How are AI-powered personas changing the way we develop products and truly understand target groups? This is exactly what our managing director Thomas Immich discusses in an interview with Annett Bergk. The detailed conversation has been published in the book Praxisleitfaden für Künstliche Intelligenz in der Unternehmenskommunikation (Practical Guide to Artificial Intelligence in Corporate Communications) – and provides exciting insights for anyone who wants to use AI strategically and responsibly.
Classic personas are often well-designed profiles – but they are rarely used actively in everyday project work. For Thomas Immich, personas need to do more today: they should help make better feature decisions and reflect real insights from user research.
With generative AI, personas become capable of dialogue and learning. Teams can talk to them, discuss ideas, and question assumptions. New research findings are continuously incorporated—the persona evolves along with them.
Bringing research to life
With the LeanScopeAI, Centigrade often starts with an AI-generated proto-persona. The dialogue results in interview guidelines for real users. Their feedback is integrated iteratively, turning the persona into an interactive sparring partner – with a “memory” and an understanding of context. The key added value:
- Translation of data into tangible perspectives
- Greater empathy through dialogue-based interaction
- Better decisions through continuous learning
- Early detection of misconceptions
One thing remains clear: AI provides support—the responsibility for a product’s goals and values still lies with humans.
AI persona meets Wahl-O-Mat
Thomas took the topic of AI personas a step further in a public experiment.
For the Rhineland-Palatinate election, he used LeanScopeAI to generate a typical SPD voter persona.
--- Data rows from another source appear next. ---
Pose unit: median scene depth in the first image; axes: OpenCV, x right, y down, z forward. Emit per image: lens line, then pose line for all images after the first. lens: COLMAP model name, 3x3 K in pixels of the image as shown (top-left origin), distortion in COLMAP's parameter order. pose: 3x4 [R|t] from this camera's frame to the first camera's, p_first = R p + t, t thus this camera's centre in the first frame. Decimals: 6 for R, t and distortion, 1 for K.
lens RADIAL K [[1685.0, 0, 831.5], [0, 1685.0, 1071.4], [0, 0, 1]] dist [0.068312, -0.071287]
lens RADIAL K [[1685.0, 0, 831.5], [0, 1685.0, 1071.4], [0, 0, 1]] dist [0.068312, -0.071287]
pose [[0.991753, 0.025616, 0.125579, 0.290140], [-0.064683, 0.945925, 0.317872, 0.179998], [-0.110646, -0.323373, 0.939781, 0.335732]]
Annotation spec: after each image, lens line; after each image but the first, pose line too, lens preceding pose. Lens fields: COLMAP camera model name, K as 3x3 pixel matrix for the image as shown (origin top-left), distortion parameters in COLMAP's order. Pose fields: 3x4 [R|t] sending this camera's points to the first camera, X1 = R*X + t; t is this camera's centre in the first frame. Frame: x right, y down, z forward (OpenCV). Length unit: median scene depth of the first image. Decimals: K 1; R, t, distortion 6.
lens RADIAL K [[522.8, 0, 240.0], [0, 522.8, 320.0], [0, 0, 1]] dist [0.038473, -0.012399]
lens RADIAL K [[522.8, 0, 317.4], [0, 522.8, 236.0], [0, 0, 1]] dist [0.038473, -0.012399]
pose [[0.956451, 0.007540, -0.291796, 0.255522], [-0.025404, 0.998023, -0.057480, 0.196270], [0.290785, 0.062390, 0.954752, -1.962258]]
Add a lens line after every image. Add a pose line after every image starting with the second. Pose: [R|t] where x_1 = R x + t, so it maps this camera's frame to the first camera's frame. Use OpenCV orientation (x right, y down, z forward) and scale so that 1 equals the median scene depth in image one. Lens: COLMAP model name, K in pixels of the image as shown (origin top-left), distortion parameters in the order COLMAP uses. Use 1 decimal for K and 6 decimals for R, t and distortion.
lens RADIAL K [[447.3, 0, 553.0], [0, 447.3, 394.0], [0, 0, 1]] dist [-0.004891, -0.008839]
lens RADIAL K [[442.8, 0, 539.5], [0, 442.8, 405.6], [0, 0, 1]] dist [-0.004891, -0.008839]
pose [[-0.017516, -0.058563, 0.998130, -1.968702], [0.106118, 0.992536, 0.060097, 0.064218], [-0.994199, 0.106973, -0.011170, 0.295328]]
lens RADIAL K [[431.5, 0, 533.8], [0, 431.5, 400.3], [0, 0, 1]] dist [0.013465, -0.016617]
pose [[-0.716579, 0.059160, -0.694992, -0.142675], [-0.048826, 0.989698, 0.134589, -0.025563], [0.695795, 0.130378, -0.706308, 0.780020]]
He used an agent to automatically run this persona through the Wahl-O-Mat.
The surprising result:
The persona did not end up with the SPD, but with a high degree of agreement with the DIE LINKE party – the SPD only came in eighth place.
The key insight
Such results depend heavily on the modeling of the persona, the data basis, and the structure of the Wahl-O-Mat theses. In addition, Wahl-O-Mat only measures content matches—not actual voting decisions.
Things got exciting when the discussion continued:
- How can qualitative and quantitative data be used to develop more realistic AI personas?
- Could programs be structured in a more “agent-friendly” way in the future?
- And how can AI help make democratic processes easier to understand?
The experiment was less a political statement than a methodological impulse: AI personas are powerful thinking tools – but their significance stands and falls with the quality of the underlying data. Used correctly, they reveal perspectives, sharpen discussions, and help to think through complex interrelationships interactively – in product development as well as in a social context.